My point is that most engineers discover good programming practices the hard way. We learn on the job. I stumbled across this many years ago. I started collecting tips, tricks, and experiences from my colleagues ..."

Check out his collected writings - worth to read:

The Top 20 PLC tips and practices for better, more secure PLC programming are now online:

Click HERE for the website.

Monday, February 15, 2021

IEC 61850 To Help Securing Process Automation Systems

A Hacker Tried to Poison a Florida City's Water Supply ... the attacker upped sodium hydroxide levels in the Oldsmar, Florida, water supply to extremely dangerous levels ... Within seconds, the intruder was attempting to change the water supply's levels of sodium hydroxide, also known as lye or caustic soda, moving the setting from 100 parts per million to 11,100 parts per million

Click HERE for a news report.

How could that happen? Who knows!

There are a lot of discussions complaining about missing security measures like VPN, etc.

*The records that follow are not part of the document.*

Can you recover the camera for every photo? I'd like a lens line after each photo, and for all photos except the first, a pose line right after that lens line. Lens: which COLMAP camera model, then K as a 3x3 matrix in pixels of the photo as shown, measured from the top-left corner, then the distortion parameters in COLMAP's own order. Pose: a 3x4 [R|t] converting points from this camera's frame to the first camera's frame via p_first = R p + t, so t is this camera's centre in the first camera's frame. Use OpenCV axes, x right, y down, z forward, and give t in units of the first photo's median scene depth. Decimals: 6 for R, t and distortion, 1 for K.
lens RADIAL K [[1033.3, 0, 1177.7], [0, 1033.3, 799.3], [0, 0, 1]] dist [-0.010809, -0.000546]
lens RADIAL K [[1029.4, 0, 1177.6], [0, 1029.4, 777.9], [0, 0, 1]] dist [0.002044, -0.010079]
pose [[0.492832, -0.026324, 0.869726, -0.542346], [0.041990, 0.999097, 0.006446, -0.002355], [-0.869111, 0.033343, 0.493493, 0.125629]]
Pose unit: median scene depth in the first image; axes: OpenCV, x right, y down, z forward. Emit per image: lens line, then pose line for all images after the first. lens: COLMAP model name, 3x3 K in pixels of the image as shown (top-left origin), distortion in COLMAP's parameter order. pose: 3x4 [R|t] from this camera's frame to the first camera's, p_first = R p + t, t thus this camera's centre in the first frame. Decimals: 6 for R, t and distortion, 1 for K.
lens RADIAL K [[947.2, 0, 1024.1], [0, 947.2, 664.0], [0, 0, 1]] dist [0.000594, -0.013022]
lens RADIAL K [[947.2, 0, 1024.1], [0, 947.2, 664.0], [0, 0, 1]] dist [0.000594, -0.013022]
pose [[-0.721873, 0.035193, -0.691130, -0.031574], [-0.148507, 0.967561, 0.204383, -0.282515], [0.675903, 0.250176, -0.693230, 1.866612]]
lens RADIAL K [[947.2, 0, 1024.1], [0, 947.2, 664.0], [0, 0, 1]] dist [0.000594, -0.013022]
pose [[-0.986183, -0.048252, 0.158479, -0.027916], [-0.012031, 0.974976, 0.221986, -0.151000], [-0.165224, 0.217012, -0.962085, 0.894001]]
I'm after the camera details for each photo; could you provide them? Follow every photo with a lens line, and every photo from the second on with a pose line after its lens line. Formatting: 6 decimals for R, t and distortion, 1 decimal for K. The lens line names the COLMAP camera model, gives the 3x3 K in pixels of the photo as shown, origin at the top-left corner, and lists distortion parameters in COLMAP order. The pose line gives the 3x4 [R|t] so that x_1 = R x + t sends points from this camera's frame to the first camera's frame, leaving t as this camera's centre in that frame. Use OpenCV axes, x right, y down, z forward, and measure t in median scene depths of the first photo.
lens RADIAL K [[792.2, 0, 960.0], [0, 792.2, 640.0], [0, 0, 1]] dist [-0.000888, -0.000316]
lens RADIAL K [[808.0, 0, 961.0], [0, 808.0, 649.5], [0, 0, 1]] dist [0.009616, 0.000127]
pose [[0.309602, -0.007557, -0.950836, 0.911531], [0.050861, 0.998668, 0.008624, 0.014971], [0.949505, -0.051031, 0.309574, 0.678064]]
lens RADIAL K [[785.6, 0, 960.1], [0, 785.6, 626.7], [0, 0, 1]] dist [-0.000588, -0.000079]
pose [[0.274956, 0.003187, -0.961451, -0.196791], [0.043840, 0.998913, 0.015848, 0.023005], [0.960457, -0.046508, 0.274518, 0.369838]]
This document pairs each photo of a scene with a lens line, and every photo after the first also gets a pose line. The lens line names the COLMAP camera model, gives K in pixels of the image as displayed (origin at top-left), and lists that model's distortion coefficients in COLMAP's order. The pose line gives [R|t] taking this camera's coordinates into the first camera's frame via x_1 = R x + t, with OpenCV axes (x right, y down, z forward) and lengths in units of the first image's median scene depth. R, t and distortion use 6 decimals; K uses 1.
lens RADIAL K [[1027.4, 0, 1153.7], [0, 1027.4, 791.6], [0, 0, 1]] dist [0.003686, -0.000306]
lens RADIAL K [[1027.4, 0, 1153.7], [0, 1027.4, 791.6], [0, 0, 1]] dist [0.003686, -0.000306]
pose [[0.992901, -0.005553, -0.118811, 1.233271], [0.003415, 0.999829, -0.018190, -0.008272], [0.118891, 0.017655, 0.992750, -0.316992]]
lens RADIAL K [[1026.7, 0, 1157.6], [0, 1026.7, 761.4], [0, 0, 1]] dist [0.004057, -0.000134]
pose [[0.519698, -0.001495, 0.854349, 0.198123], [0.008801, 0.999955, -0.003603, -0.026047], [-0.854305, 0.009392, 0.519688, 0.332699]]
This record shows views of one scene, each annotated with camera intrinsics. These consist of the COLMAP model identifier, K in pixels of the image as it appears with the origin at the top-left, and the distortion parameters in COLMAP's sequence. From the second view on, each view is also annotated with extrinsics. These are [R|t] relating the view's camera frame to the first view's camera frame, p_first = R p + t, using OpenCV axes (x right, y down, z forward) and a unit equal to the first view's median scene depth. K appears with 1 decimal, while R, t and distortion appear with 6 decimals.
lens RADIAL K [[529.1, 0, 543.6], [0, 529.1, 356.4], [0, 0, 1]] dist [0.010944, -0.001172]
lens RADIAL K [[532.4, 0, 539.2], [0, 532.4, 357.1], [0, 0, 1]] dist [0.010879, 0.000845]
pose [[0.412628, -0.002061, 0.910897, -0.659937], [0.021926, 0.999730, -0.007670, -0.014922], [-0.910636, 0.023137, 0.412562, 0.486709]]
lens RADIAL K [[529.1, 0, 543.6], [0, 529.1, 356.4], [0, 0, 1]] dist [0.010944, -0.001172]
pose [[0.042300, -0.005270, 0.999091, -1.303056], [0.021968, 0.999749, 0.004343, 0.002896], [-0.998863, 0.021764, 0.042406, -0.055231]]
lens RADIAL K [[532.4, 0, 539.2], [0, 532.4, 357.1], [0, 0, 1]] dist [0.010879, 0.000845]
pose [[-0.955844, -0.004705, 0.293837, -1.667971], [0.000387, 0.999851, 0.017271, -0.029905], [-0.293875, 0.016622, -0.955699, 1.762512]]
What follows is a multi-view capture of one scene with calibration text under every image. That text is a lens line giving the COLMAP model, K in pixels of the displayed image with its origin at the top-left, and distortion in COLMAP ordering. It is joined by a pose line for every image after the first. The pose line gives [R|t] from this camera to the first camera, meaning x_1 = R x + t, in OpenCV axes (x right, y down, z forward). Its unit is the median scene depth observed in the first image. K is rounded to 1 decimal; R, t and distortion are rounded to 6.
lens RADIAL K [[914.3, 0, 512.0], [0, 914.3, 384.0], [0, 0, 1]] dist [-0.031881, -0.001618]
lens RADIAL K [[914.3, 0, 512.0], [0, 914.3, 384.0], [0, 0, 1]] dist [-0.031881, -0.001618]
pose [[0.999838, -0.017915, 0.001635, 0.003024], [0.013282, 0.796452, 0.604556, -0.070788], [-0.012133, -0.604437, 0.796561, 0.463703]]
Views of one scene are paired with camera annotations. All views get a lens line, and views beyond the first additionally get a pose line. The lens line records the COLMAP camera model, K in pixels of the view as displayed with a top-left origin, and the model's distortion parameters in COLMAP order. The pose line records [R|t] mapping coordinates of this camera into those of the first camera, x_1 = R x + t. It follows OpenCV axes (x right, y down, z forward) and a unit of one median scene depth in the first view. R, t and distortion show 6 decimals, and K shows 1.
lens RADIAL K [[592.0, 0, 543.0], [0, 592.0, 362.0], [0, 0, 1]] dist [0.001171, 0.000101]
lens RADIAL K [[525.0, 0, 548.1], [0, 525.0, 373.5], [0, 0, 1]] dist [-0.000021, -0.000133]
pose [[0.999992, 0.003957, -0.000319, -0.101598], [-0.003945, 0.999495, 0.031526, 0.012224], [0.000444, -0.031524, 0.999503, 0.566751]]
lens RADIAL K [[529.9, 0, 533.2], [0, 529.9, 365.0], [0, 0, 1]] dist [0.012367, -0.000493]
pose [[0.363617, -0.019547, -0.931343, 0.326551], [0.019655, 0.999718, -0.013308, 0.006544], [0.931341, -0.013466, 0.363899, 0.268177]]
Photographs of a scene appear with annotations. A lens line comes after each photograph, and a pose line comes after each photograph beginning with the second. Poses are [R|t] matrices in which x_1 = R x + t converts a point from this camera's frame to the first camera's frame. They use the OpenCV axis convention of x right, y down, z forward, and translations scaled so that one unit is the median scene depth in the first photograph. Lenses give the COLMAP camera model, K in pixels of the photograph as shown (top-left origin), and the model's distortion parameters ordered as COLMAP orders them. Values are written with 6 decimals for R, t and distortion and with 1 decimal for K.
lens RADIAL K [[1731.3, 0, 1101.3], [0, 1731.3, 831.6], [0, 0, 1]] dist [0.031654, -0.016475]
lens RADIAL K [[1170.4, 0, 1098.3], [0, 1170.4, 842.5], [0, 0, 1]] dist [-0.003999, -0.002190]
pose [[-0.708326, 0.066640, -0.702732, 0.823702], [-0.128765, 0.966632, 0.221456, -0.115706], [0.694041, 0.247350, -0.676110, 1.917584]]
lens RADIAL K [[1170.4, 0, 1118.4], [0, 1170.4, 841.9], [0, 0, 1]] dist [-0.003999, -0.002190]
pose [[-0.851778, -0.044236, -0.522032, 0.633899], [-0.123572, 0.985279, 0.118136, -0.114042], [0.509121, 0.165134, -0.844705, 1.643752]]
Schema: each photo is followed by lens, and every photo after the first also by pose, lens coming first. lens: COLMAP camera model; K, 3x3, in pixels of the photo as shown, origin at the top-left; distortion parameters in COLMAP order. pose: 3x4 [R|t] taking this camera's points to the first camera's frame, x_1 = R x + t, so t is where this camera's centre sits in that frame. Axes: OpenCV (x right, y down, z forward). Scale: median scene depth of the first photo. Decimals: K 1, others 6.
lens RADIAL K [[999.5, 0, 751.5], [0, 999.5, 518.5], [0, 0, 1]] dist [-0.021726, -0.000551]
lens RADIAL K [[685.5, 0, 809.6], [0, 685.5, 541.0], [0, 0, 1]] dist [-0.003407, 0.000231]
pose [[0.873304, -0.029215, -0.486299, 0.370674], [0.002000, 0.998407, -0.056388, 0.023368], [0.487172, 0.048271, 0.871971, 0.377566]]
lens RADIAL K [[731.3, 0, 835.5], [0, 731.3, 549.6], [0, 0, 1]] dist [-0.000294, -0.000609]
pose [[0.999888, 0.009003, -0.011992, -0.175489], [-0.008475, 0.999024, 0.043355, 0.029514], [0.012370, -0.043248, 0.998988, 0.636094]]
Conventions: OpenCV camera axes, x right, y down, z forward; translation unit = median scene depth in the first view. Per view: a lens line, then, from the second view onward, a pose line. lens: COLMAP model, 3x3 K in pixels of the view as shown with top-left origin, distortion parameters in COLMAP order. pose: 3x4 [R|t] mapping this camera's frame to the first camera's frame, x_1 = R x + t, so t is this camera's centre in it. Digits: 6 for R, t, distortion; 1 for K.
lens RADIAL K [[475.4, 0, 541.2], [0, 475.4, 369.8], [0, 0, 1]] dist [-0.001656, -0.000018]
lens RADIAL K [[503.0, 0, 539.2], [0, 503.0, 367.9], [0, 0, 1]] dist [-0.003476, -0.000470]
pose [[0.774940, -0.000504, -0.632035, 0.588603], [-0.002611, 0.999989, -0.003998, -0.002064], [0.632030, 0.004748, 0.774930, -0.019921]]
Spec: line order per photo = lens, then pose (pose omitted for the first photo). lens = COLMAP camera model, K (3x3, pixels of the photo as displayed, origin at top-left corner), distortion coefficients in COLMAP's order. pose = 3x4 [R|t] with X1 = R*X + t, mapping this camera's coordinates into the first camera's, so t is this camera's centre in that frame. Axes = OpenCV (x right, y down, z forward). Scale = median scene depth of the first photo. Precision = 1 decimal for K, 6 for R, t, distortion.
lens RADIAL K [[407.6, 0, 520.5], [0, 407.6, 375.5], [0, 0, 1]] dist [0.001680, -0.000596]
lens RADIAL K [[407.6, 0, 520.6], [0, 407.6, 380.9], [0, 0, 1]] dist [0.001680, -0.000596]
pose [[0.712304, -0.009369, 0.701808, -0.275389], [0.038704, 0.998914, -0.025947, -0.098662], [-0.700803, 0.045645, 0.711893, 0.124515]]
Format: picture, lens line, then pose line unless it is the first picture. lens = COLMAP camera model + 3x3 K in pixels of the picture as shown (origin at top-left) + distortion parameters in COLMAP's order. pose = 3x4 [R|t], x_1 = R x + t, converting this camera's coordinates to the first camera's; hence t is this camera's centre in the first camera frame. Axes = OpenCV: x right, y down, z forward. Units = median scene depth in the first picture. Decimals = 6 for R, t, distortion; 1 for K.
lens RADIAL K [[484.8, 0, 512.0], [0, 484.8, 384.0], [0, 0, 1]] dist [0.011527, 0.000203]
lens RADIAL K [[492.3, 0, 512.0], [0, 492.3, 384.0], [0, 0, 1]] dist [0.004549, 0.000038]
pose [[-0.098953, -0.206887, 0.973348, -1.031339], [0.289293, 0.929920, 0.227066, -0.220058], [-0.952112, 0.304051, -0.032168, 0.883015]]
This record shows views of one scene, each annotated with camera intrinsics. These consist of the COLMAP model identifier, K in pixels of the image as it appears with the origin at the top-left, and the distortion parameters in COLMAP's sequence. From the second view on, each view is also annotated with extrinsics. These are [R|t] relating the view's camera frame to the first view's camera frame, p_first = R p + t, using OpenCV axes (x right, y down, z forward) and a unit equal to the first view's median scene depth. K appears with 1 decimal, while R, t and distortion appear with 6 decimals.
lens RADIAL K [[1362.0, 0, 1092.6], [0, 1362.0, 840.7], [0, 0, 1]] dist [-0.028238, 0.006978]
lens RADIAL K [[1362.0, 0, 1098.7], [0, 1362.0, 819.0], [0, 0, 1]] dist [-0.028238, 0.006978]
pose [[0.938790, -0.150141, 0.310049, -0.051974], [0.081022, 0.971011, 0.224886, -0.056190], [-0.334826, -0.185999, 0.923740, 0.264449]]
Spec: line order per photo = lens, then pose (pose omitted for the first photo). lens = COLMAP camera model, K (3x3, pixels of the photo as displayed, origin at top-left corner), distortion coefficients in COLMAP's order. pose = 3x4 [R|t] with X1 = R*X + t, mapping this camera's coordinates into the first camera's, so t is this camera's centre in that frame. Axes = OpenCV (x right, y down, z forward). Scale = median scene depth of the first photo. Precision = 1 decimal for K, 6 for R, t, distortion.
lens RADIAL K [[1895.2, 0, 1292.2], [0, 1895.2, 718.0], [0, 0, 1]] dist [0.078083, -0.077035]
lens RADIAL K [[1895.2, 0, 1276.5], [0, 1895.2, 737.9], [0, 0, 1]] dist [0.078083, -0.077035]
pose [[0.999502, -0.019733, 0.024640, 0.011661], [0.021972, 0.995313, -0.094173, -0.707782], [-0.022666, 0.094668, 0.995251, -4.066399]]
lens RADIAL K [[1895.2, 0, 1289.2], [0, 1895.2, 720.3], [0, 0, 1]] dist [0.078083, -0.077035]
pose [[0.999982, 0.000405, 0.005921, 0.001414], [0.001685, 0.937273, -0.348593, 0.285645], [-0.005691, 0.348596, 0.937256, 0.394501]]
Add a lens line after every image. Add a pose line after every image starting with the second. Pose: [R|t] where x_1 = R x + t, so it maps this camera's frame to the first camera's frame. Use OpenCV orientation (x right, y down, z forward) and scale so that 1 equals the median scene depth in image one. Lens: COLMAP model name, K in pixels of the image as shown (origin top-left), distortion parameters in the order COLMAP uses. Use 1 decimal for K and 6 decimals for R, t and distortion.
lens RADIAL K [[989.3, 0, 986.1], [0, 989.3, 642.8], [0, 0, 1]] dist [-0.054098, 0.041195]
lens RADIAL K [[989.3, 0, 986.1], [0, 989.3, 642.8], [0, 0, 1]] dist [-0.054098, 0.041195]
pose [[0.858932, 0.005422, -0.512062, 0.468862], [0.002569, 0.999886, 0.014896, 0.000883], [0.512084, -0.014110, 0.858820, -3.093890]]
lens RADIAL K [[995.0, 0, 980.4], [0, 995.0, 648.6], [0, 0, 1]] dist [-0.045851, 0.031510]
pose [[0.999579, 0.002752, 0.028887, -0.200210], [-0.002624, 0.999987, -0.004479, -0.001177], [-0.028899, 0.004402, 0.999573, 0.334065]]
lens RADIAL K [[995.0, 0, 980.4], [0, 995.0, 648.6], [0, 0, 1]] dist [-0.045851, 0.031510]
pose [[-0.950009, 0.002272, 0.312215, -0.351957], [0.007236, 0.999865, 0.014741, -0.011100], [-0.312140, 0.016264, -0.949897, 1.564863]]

Independent of the communication security it is a big mistake that the value could be set to such a BIG number: 11,100 ppm.

IEC 61850 could help to prevent such a situation by applying Analogue Setting model:














At the City of Oldsmar water treatment facility, the "maxVal" of Sodium Hydroxide injection may have been limited to 500 ppm ... as a consequence, there would be no way to configure this to 11,000 ppm.

And: in case somebody changed the value at all, the setMag would change and dchg would become true issuing a report or log entry ...

With the SCL (System Configuration Language, IEC 61850) it could also be configured (in SCL notation) that a particular configuration value could not be changed at all (Fix), changed by a service (Dyn), or changed by SCL only (Conf).

For Input signals there are many specific configuration attributes defined ... 

It is very difficult to convince programmers, managers, R&D people, any other group ... to apply the IEC 61850 Tool.

Hope that will slowly change ... 

Additional discussion by Jake Brodsky click HERE ... summarizing: "... The more self integrity features we include, the more reasonable process limits that we include, the safer we will be."


Saturday, January 23, 2021

Looking for an Open Source Multi Protocol Gateway for IEC 104, TASE.2/ICCP, IEC 61850, OPC-UA ...?

The standards IEC 60870-5-104, IEC 60870-6 (TASE.2, ICCP), IEC 61850, OPC-UA and other (often legacy solutions) are crucial for the power delivery systems all over!

Therefore the ability to translate from one protocol to another is a key feature for every TSO (Transmission System Operator). As the needs are growing and the number of use cases are flourishing (e.g. RTE needs thousands of instances of MPG (Multi Protocol Gateways), they are incented to look for a highly cost effective solution. On this observation, Swissgrid and RTE decided to take over that challenge by initiating a Proof of Concept on an open source basis - according to a news published at LinkedIn the other day.

Title: "First step toward an Open Source multiprotocol Gateway initiated by Swissgrid and RTE"

Click HERE for more information posted at LinkedIn.

Sebastien HENRY (Directeur SI & Télécommunications chez RTE Réseau de Transport d'Electricité) said: "RTE is committed to invest in open source for the development of an ecosystem of IT solutions for the energy sector. I am very confident in the fact that with the multiprotocol gateway, a small piece of software widely needed in our infrastructures, will demonstrate this strategy worth being followed."